これはあくまで私が義姉様から教わった事なので、ミリアリア様の言葉が実際正しいのかどうかを確かめる術は持ち合わせていないが、あのアリスさんが他人を騙すほどの知識があるとも思えない。
ミリアリア様が私にだけ聞こえるように教えてくれたのは恐らく誰に聞かれたくないから。もしかするとココリナさん達は知っているのかもしれないが、ここは大勢の生徒達がいる部屋なので注意しての事なのだろう。
それじゃなに? アリスさんの力はそれほど異常だというの? それってまるで聖女様以上……
「!」
「分かってると思うけどこれは貴女を信用しての事。リコが貴女を信じるように、私たちも貴女を信じるわ」
なんて事だ、今更ながら……いや想像以上に自分がとんでもない場所に立たされていたんだと震えが込み上げてくる。
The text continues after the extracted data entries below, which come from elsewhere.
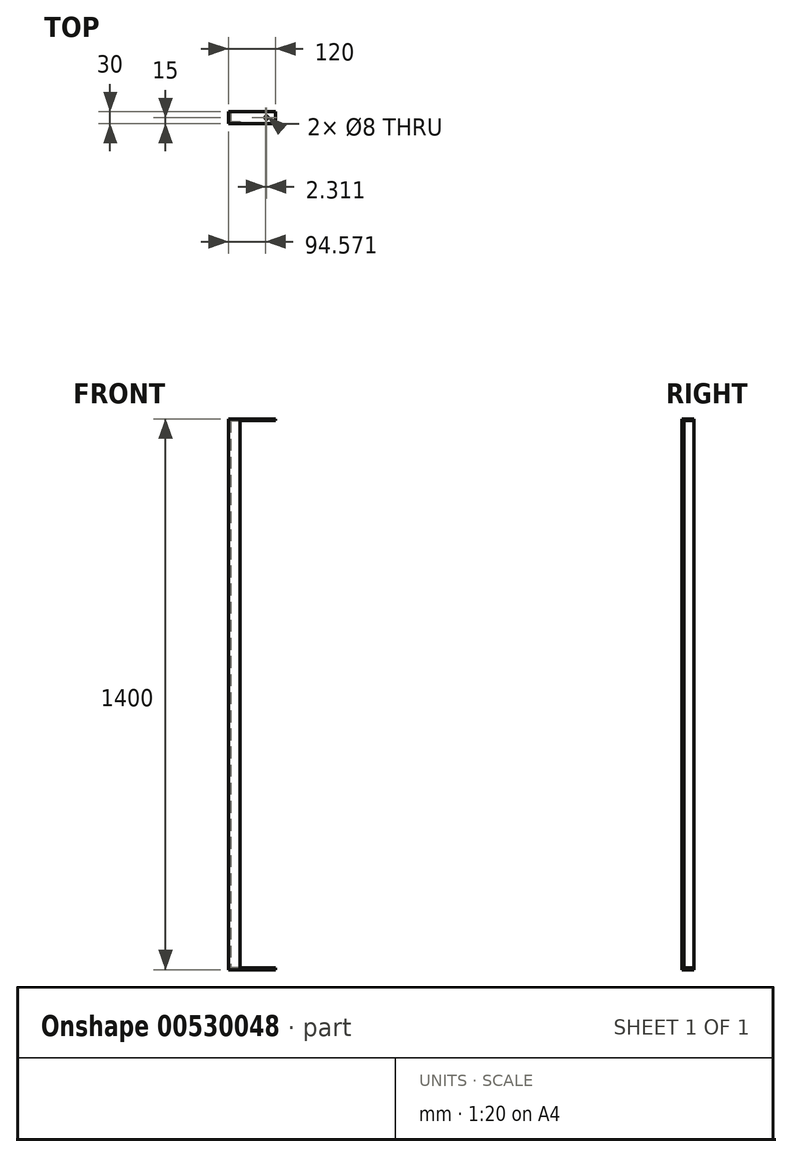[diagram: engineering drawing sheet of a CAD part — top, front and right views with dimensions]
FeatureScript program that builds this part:
annotation { "Feature Type Name" : "Feature", "Feature Type Description" : "" }
export const myFeature = defineFeature(function(context is Context, id is Id, definition is map)
    precondition{}
    {
        {
            var Q0;
            Q0=qCreatedBy(makeId("Top.planeOp"),FACE);
            var sketch = newSketch(context, id + "F0", { "sketchPlane" : qUnion([Q0])});
            skLineSegment(sketch, "E0.bottom", {"start": v(60, -15) * mm, "end": v(-60, -15) * mm});
            skLineSegment(sketch, "E0.top", {"start": v(60, 15) * mm, "end": v(-60, 15) * mm});
            skLineSegment(sketch, "E0.left", {"start": v(60, -15) * mm, "end": v(60, 15) * mm});
            skLineSegment(sketch, "E0.right", {"start": v(-60, -15) * mm, "end": v(-60, 15) * mm});
            skPoint(sketch, "E0.middle", {"position": v(0, 0) * mm});
            skSolve(sketch);
        }
        {
            var Q0;
            Q0=makeQuery(id+"F0.imprint","IMPRINT",FACE,{"disambiguationData":[TD([[makeQuery(id+"F0.imprint","IMPRINT",EDGE,{"derivedFrom":sQuery(id+"F0.wireOp",EDGE,"E0.bottom")}),-1.0]])]});
            extrude(context, id + "F1", {"entities" : qUnion([Q0]), "depth" : 5 * mm, "offsetDistance" : 25 * mm});
        }
        {
            var Q0;
            Q0=makeQuery(id+"F1.opExtrude","CAP_FACE",FACE,{"disambiguationData":[OSD([sQuery(id+"F0.wireOp",EDGE,"E0.bottom"),sQuery(id+"F0.wireOp",EDGE,"E0.top"),sQuery(id+"F0.wireOp",EDGE,"E0.left"),sQuery(id+"F0.wireOp",EDGE,"E0.right")])],"isStart":false});
            var sketch = newSketch(context, id + "F2", { "sketchPlane" : qUnion([Q0])});
            skLineSegment(sketch, "E1", {"start": v(-60, 15) * mm, "end": v(-55, 15) * mm});
            skLineSegment(sketch, "E2", {"start": v(-55, 15) * mm, "end": v(-55, -10) * mm});
            skLineSegment(sketch, "E3", {"start": v(-55, -10) * mm, "end": v(-30, -10) * mm});
            skLineSegment(sketch, "E4", {"start": v(-30, -10) * mm, "end": v(-30, -15) * mm});
            skSolve(sketch);
        }
        {
            var Q0;
            Q0 = qSketchRegion(id + "F2", true);
            var Q1;
            Q1=makeQuery(id+"F2.imprint","IMPRINT",FACE,{"disambiguationData":[TD([[makeQuery(id+"F2.imprint","IMPRINT",EDGE,{"derivedFrom":sQuery(id+"F2.wireOp",EDGE,"E1")}),1.0]])]});
            extrude(context, id + "F3", {"entities" : qUnion([Q0, Q1]), "operationType" : NewBodyOperationType.ADD, "depth" : 1390 * mm, "offsetDistance" : 25 * mm});
        }
        {
            var Q0;
            Q0=makeQuery(id+"F3.opExtrude","CAP_FACE",FACE,{"disambiguationData":[OSD([sQuery(id+"F0.wireOp",EDGE,"E0.bottom"),sQuery(id+"F0.wireOp",EDGE,"E0.right"),sQuery(id+"F2.wireOp",EDGE,"E1"),sQuery(id+"F2.wireOp",EDGE,"E2"),sQuery(id+"F2.wireOp",EDGE,"E3"),sQuery(id+"F2.wireOp",EDGE,"E4")])],"isStart":false});
            var sketch = newSketch(context, id + "F4", { "sketchPlane" : qUnion([Q0])});
            skLineSegment(sketch, "E5.bottom", {"start": v(-60, -15) * mm, "end": v(-60, -15) * mm});
            skLineSegment(sketch, "E5.top", {"start": v(-60, 15) * mm, "end": v(-60, 15) * mm});
            skLineSegment(sketch, "E6.bottom", {"start": v(-60, -15) * mm, "end": v(60, -15) * mm});
            skLineSegment(sketch, "E6.top", {"start": v(-60, 15) * mm, "end": v(60, 15) * mm});
            skLineSegment(sketch, "E6.left", {"start": v(-60, -15) * mm, "end": v(-60, 15) * mm});
            skLineSegment(sketch, "E6.right", {"start": v(60, -15) * mm, "end": v(60, 15) * mm});
            skSolve(sketch);
        }
        {
            var Q0;
            {var subQ2=sQuery(id+"F4.wireOp",EDGE,"E6.right");Q0=makeQuery(id+"F4.imprint","IMPRINT",FACE,{"disambiguationData":[TD([[makeQuery(id+"F4.imprint","IMPRINT",EDGE,{"derivedFrom":subQ2}),1.0]])]});}
            var Q1;
            {var subQ0=sQuery(id+"F4.wireOp",EDGE,"E6.left");Q1=makeQuery(id+"F4.imprint","IMPRINT",FACE,{"disambiguationData":[TD([[makeQuery(id+"F4.imprint","IMPRINT",EDGE,{"derivedFrom":subQ0}),-1.0]])]});}
            extrude(context, id + "F5", {"entities" : qUnion([Q0, Q1]), "operationType" : NewBodyOperationType.ADD, "depth" : 5 * mm, "offsetDistance" : 25 * mm});
        }
        {
            var Q0;
            Q0=makeQuery(id+"F5.opExtrude","CAP_FACE",FACE,{"disambiguationData":[OSD([sQuery(id+"F4.wireOp",EDGE,"E6.bottom"),sQuery(id+"F4.wireOp",EDGE,"E6.top"),sQuery(id+"F4.wireOp",EDGE,"E6.left"),sQuery(id+"F4.wireOp",EDGE,"E6.right")])],"isStart":false});
            var sketch = newSketch(context, id + "F6", { "sketchPlane" : qUnion([Q0])});
            skCircle(sketch, "E7", {"center": v(36.88, 0) * mm, "radius": 4 * mm});
            skSolve(sketch);
        }
        {
            var Q0;
            Q0 = qSketchRegion(id + "F6", true);
            extrude(context, id + "F7", {"entities" : qUnion([Q0]), "operationType" : NewBodyOperationType.REMOVE, "oppositeDirection" : true, "depth" : 25 * mm, "offsetDistance" : 25 * mm});
        }
        {
            var Q0;
            Q0=makeQuery(id+"F1.opExtrude","CAP_FACE",FACE,{"disambiguationData":[OSD([sQuery(id+"F0.wireOp",EDGE,"E0.bottom"),sQuery(id+"F0.wireOp",EDGE,"E0.top"),sQuery(id+"F0.wireOp",EDGE,"E0.left"),sQuery(id+"F0.wireOp",EDGE,"E0.right")])],"isStart":false});
            var sketch = newSketch(context, id + "F8", { "sketchPlane" : qUnion([Q0])});
            skCircle(sketch, "E8", {"center": v(34.57, 0) * mm, "radius": 4 * mm});
            skSolve(sketch);
        }
        {
            var Q0;
            Q0 = qSketchRegion(id + "F8", true);
            extrude(context, id + "F9", {"entities" : qUnion([Q0]), "operationType" : NewBodyOperationType.REMOVE, "oppositeDirection" : true, "depth" : 25 * mm, "offsetDistance" : 25 * mm});
        }
    });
でもなぜだろう、アリスさんが未来の聖女になるんだと思うと自然と笑みが溢れてくる。きっと彼女なら国中の人達に笑顔が満ち、どんな困難も笑って乗り越えていける。そんな気がしてならない。
まぁ、多少自分が置かれた状況に震えが来るが、これも彼女に喧嘩を売ってしまった罰だと思い、素直に受け取ろう。
それにしてもパフィオさんが怯えていたのって、これが理由だったのね。天然で人懐っこいアリスさん一人なら現実逃避できるが、いざ王女様達を目の当たりにすると、無理やり現実に戻され、伯爵家という立場から自分の置かれた状況に泣きなくなるのだろう。
まさかミリアリア王女よりも重要人物が間近にいるなんて、普通考えないわよね。
「それじゃリコを助けに行くわよ」
と、ミリアリア王女が呼びかけると。
「おー!」
と、まるで今の状況が分かっていないのか、アリスさんがピクニックにでも出かけるような明るい言葉を上げるのだった。